The Rio Grande Compact does not affect or limit the rights of tribes, but the six Middle Rio Grande pueblos’ actual uses of water have been accounted as part of the Middle Rio Grande’s share of the river. Subject to meeting the Pueblos’ water rights, adhering to the Compact requirements must become the State’s highest water management priority. While tightening our belt might be uncomfortable, the State’s irresponsible failure to do so will be truly painful.
The Legislature should direct the Administration to pull us all back from the brink and create an ongoing buffer, well-away from the 200,000-acre-foot limit and the consequences that violating that limit would bring.
Relatively simple legislation should demand that the State Engineer establish the needed cushion to keep us away from the 200,000 acre-feet violation.

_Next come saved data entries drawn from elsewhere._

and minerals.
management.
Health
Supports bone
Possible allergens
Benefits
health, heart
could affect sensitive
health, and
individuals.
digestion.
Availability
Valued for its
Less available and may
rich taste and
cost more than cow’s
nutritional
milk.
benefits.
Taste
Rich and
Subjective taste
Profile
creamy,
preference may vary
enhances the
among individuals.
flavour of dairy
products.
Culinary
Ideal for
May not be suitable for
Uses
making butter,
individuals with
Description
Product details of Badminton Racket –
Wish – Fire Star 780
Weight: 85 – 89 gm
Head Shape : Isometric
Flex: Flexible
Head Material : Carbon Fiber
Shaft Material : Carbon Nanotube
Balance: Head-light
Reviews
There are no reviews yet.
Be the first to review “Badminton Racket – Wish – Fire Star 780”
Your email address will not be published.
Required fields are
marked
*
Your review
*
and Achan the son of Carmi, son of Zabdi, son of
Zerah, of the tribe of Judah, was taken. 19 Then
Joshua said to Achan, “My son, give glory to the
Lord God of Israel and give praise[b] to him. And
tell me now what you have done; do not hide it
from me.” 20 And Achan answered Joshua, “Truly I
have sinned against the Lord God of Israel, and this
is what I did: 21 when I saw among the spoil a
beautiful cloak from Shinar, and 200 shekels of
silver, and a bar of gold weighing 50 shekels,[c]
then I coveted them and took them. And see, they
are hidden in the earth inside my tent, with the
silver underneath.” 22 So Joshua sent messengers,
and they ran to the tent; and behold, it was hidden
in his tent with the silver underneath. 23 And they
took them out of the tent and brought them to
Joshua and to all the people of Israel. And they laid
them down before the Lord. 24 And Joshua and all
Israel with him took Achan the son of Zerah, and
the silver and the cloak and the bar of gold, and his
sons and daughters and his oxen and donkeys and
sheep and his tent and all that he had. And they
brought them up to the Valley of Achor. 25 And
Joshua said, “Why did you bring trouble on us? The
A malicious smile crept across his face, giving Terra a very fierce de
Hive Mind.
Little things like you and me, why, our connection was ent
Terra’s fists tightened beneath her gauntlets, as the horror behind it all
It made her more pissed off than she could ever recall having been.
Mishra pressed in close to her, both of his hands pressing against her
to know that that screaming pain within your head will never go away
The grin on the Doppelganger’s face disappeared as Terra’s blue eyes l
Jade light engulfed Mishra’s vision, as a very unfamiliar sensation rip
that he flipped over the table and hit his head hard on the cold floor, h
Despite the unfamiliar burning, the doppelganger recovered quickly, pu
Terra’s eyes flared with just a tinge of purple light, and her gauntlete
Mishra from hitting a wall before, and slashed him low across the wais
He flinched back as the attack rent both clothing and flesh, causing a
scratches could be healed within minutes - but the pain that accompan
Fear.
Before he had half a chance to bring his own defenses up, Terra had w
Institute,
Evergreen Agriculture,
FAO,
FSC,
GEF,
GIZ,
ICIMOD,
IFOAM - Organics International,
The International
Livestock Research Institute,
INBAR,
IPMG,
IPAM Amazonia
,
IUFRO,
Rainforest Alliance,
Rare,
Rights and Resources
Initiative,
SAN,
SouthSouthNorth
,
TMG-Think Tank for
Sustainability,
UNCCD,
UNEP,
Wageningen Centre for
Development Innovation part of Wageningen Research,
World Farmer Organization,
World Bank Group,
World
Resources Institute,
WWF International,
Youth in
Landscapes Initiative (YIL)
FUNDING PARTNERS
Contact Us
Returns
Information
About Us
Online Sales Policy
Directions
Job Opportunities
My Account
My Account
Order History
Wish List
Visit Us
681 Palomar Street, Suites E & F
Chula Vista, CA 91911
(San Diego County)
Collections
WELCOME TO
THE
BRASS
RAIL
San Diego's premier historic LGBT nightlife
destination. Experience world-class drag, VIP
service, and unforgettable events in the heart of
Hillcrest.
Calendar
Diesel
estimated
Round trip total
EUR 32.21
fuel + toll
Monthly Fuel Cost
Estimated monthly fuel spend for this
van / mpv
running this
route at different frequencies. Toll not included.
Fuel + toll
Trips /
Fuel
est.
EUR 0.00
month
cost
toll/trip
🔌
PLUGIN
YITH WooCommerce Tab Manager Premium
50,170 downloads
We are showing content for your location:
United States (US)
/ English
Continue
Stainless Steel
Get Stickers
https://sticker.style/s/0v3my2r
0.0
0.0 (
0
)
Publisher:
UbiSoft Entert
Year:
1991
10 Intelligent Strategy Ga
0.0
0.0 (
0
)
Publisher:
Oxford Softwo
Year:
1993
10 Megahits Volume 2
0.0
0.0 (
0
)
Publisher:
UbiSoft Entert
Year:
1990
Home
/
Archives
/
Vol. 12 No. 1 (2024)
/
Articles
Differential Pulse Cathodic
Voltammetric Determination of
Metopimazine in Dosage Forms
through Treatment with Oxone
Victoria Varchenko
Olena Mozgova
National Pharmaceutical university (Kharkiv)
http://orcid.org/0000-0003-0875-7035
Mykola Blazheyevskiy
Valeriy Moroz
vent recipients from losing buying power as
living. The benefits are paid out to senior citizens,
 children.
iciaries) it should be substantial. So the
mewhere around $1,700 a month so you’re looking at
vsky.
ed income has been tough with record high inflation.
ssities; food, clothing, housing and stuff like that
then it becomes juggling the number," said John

For example:
The State of New Mexico declares that its first priority in allowing use of water in the Middle Rio Grande, other than the water to which the Middle Rio Grande pueblos are entitled, shall be to ensure that the State does not violate the Rio Grande Compact’s delivery requirements.
Whenever year-end accounting has shown New Mexico to have incurred a cumulative Rio Grande Compact debit that makes a violation of the Rio Grande Compact possible in the following year, the State Engineer shall take steps to reduce non-Native American water uses in the Middle Rio Grande region to ensure no shortfall in annual compliance with delivery obligations.
The State Engineer shall report quarterly to the Legislature on steps undertaken, their effect to date, the State Engineer’s current year compliance forecast, and any additional steps planned to ensure the cumulative debit does not violate the 200,000 acre-foot Rio Grande Compact debit limit.
New Mexico taxpayers cannot afford to continue risking the chaos, uncertainty, and cost of more U.S. Supreme Court litigation brought by NM’s failure to meet its unambiguous requirements to deliver water downstream. Let’s meet our obligations by taking action now!